HEXHAM’S MP has spoken about the pride he has for the work carried out in his constituency, after being elected for a fourth term.

Following successful campaigns in 2010, 2015 and 2017, Conservative Guy Opperman’s latest success saw him increase his majority to 10,549 over the Labour Party.

After it was announced he had been re-elected in the early hours of Friday morning, Mr Opperman was delighted to hold the seat for five more years.

He said: “When I first got the job in 2010, I wanted to bring around real change and we look at the investment in our schools with rebuilds in Prudhoe, Ponteland and Hexham, and huge investments in Haydon Bridge and Haltwhistle.

“The unemployment figures have halved since 2010, and we have created and developed things like the flood forums to increase flood resilience in the Tyne Valley and the long term protection of the green belt.

“I hope I will continue to be a strong voice for Hexham in Westminster and a local champion for our region.”

Asked about the hot topic of Brexit, which is planned to happen before January 31, Mr Opperman said he was happy the democratic vote would be honoured.

In the 2016 European referendum, 51.9 per cent voted to leave the EU, even though an estimated 54.66 per cent of voters in the Hexham constituency opted to remain.
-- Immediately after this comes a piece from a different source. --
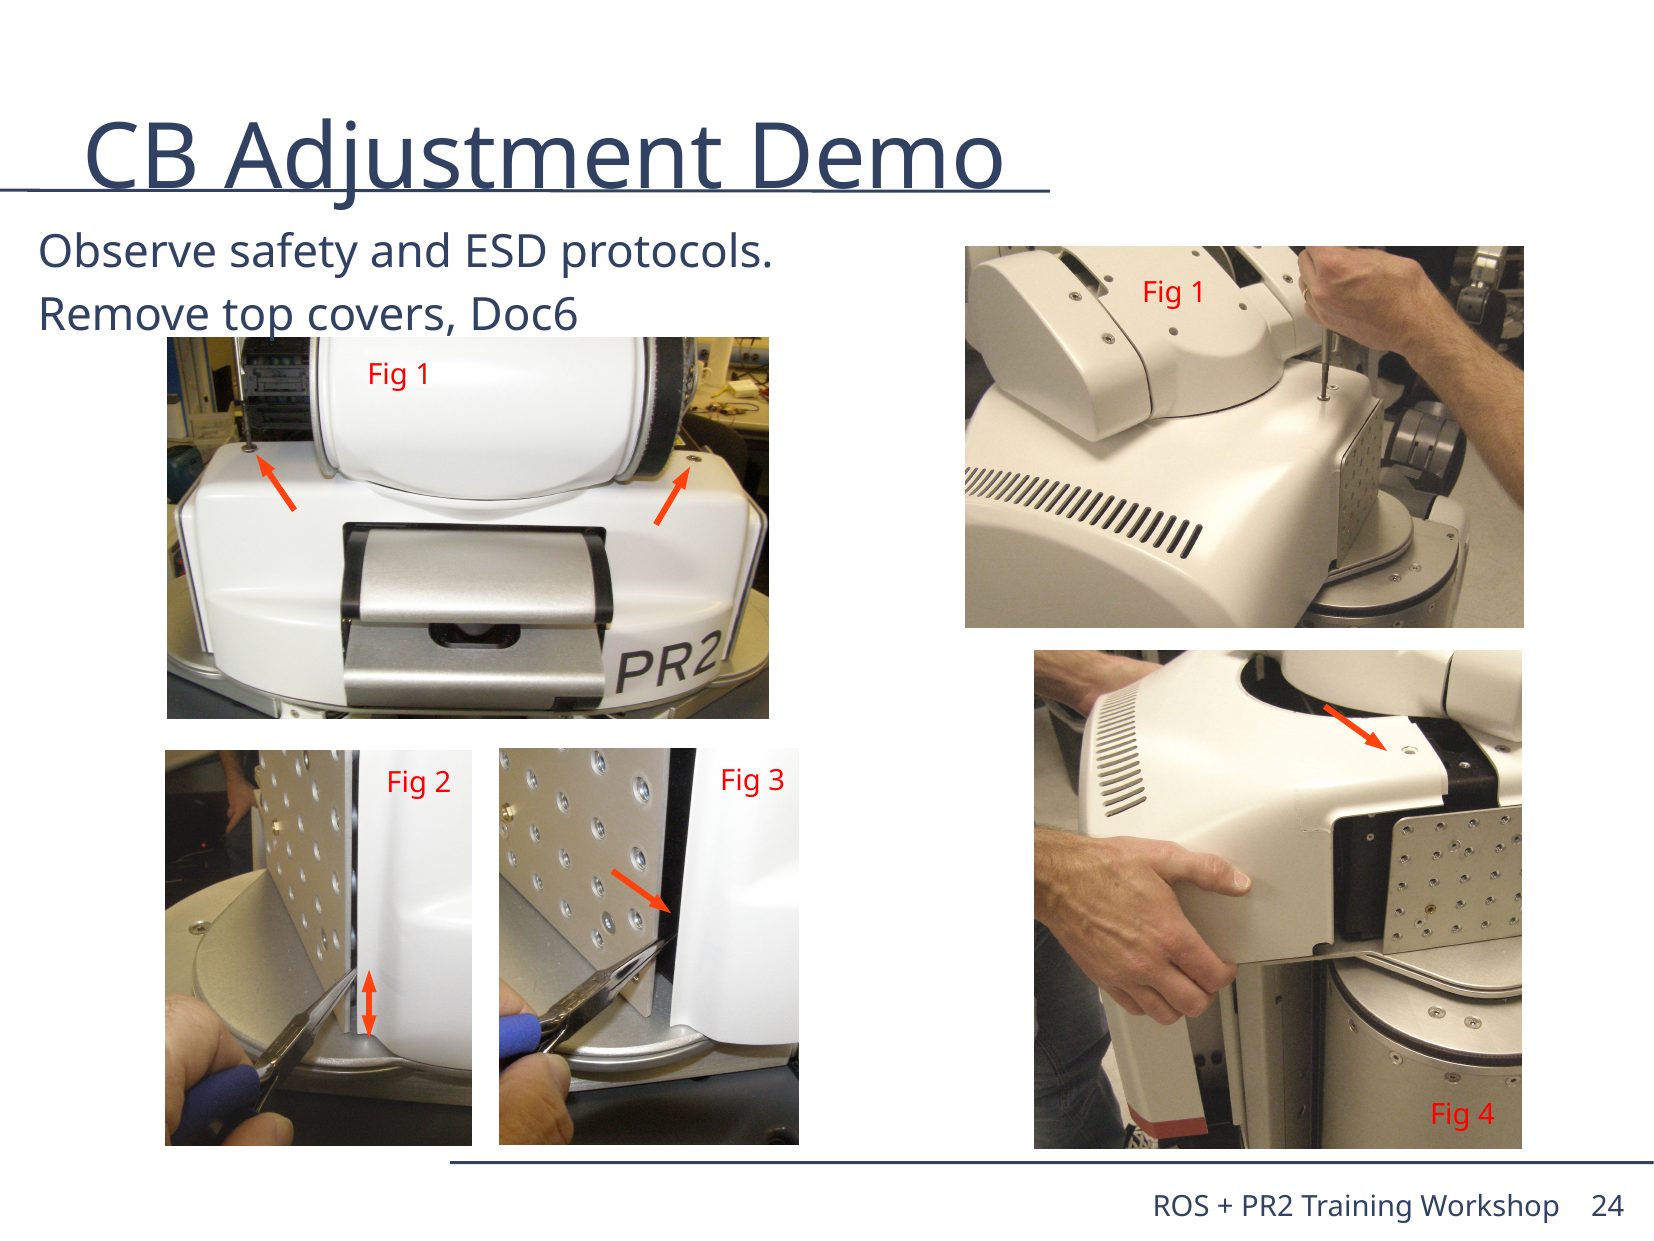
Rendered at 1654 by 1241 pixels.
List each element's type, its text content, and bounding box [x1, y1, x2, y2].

title CB Adjustment Demo [82, 56, 1571, 218]
list Observe safety and ESD protocols. Remove top covers, Doc6 [37, 218, 1571, 1156]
Mr Opperman said: “This is all about democracy, and the people voted to leave in 2016 and, although I campaigned for remain, I accept the result and it’s utterly crucial that the largest democratic vote in this country’s history is validated.

“If you cancel democracy then this country and this region will definitely be affected.

“With a majority government, we can drive forward Brexit to the will of the people of the 2016 referendum, and the changes are set out in the Conservative manifesto.”

Mr Opperman became Hexham’s MP in 2010 when he successfully campaigned for the seat following the 18-year stint of predecessor Peter Atkinson.

In his first election, he increased Mr Atkinson’s majority of 5,020 slightly by just over 700 votes. His majority significantly improved in 2015, winning by 12,000 votes and the margin during the 2017 dipped to 9,236, but he was still comfortably head and shoulders ahead of his fellow candidates.